Als Einzelbaum oder auch als Familienbaum nutzbar
Wie schon erwähnt, stehen 76 Bäume zur Verfügung – und dies für alle, ob ortsansässige oder auswärtige Person. Ein Baum kann sowohl als Einzelbaum wie auch als Familienbaum genutzt werden. Bereits zu Lebzeiten kann ein Baum beim Forstbetrieb der Bürgergemeinde Oensingen ausgesucht und bestimmt und die Gebühr für den Grabplatz entrichtet werden.
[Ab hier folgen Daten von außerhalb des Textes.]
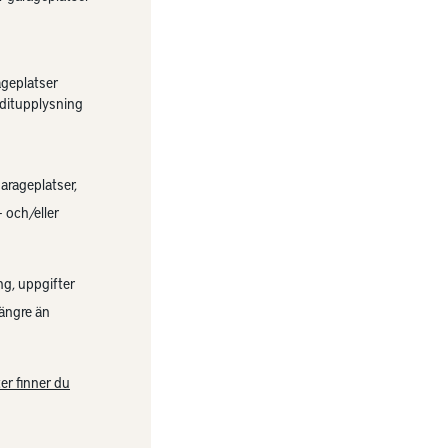
ageplatser
ditupplysning
garageplatser,
 och/eller
ng, uppgifter
längre än
er finner du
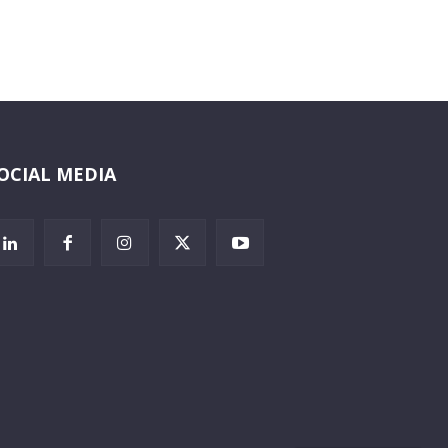
OCIAL MEDIA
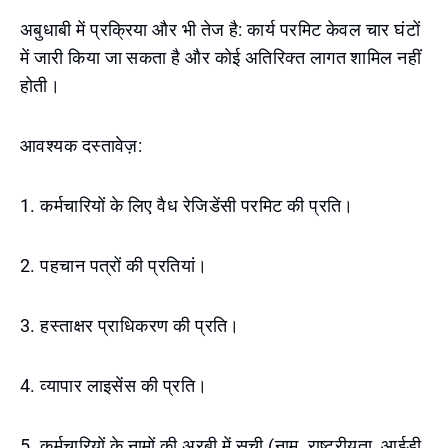
अबुधाबी में प्रक्रिया और भी तेज है: कार्य परमिट केवल चार घंटों
में जारी किया जा सकता है और कोई अतिरिक्त लागत शामिल नहीं
होती।
आवश्यक दस्तावेज़:
1. कर्मचारियों के लिए वैध रेजिडेंसी परमिट की प्रति।
2. पहचान पत्रों की प्रतियां।
3. हस्ताक्षर प्राधिकरण की प्रति।
4. व्यापार लाइसेंस की प्रति।
5. कर्मचारियों के नामों की अरबी में सूची (नाम, राष्ट्रीयता, आईडी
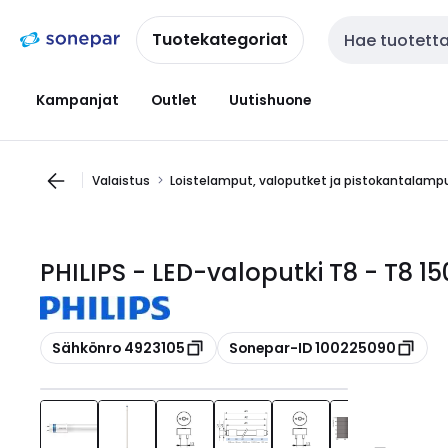
Siirry
Siirry
navigointiin
sisältöön
Tuotekategoriat
Haku
Kampanjat
Outlet
Uutishuone
Valaistus
Loistelamput, valoputket ja pistokantalamp
PHILIPS - LED-valoputki T8 - T8
Kopioi
Kopioi
Sähkönro 4923105
Sonepar-ID 100225090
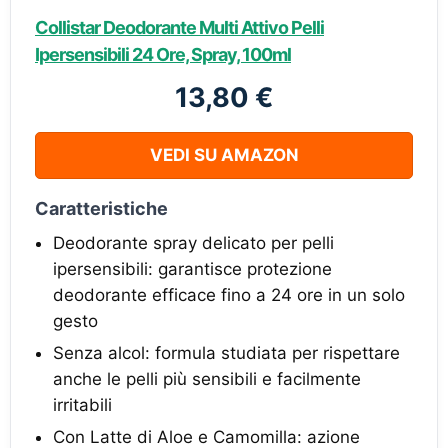
Collistar Deodorante Multi Attivo Pelli
Ipersensibili 24 Ore, Spray, 100ml
13,80 €
VEDI SU AMAZON
Caratteristiche
Deodorante spray delicato per pelli
ipersensibili: garantisce protezione
deodorante efficace fino a 24 ore in un solo
gesto
Senza alcol: formula studiata per rispettare
anche le pelli più sensibili e facilmente
irritabili
Con Latte di Aloe e Camomilla: azione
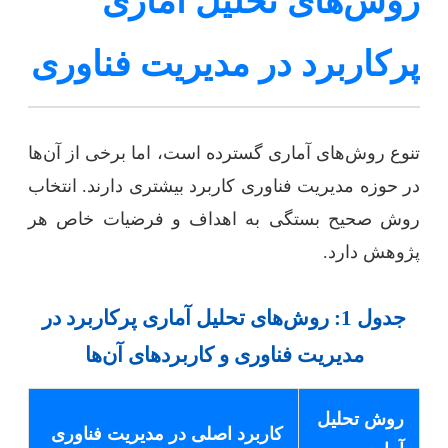
روش‌های تحلیل آماری
پرکاربرد در مدیریت فناوری
تنوع روش‌های آماری گسترده است، اما برخی از آن‌ها
در حوزه مدیریت فناوری کاربرد بیشتری دارند. انتخاب
روش صحیح بستگی به اهداف و فرضیات خاص هر
پژوهش دارد.
جدول 1: روش‌های تحلیل آماری پرکاربرد در
مدیریت فناوری و کاربردهای آن‌ها
روش تحلیل
کاربرد اصلی در مدیریت فناوری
Das Baumregister wird durch den Forstbetrieb geführt und regelmässig der Einwohnergemeinde Oensingen, die für das Friedhof- und Bestattungswesen verantwortlich ist, übermittelt.Am Tag der Beisetzung wird nur die Asche des Verstorbenen in den Waldboden beim ausgewählten Baum beigesetzt. Die entsprechende Öffnung nimmt der Förster vor. Grabbeigaben, Kerzen und Schmuck sind nicht erlaubt. Die Pflege des Waldstücks übernimmt der Forstbetrieb.

Für die Entstehung des Waldfriedhofs waren bereits im Jahr 2023 Abklärungen vorgenommen worden. Anlässlich der Bürgergemeindeversammlung im Dezember gleichen Jahres stellte Bürgerpräsident Remo Liechti dieses Projekt vor. Liechti sagte damals, die Forstkommission, hauptsächlich der Förster, hätten bereits einige Vorarbeiten geleistet, so etwa Gesuche an die verantwortlichen kantonalen Stellen geschickt. Auch seien schon bestehende Waldfriedhöfe besichtigt worden. Die Infrastruktur sei vorhanden, wichtig sei nun, dass man nur Nummern an den Bäumen zu sehen bekomme. Es gehe nun darum, ob man das Projekt weiterverfolgen solle. Die Antwort einer Mehrheit der Anwesenden an der Versammlung war klar: Der Waldfriedhof sei eine gute Sache, man solle daran weiterarbeiten, so der Tenor damals.

Alles muss seine Richtigkeit haben
Die Realisierung des Waldfriedhofs Paradisli durch die Bürgergemeinde Oensingen wurde durch die Einwohnergemeinde Oensingen begrüsst und unterstützt. Das aus dem Jahr 1985 stammende Bestattungs- und Friedhofreglement wurde überarbeitet und mit dem Waldfriedhof Paradisli ergänzt. Ebenfalls wurden die Verordnungen über das Bestattungs- und Friedhofwesen «Chilchacker» sowie Waldfriedhof «Paradisli» erarbeitet. Nachdem diese von der Gemeindeversammlung beschlossen und vom Volkswirtschaftsdepartement genehmigt wurden, traten die Gesetzesbestimmungen per 1. Januar dieses Jahres in Kraft.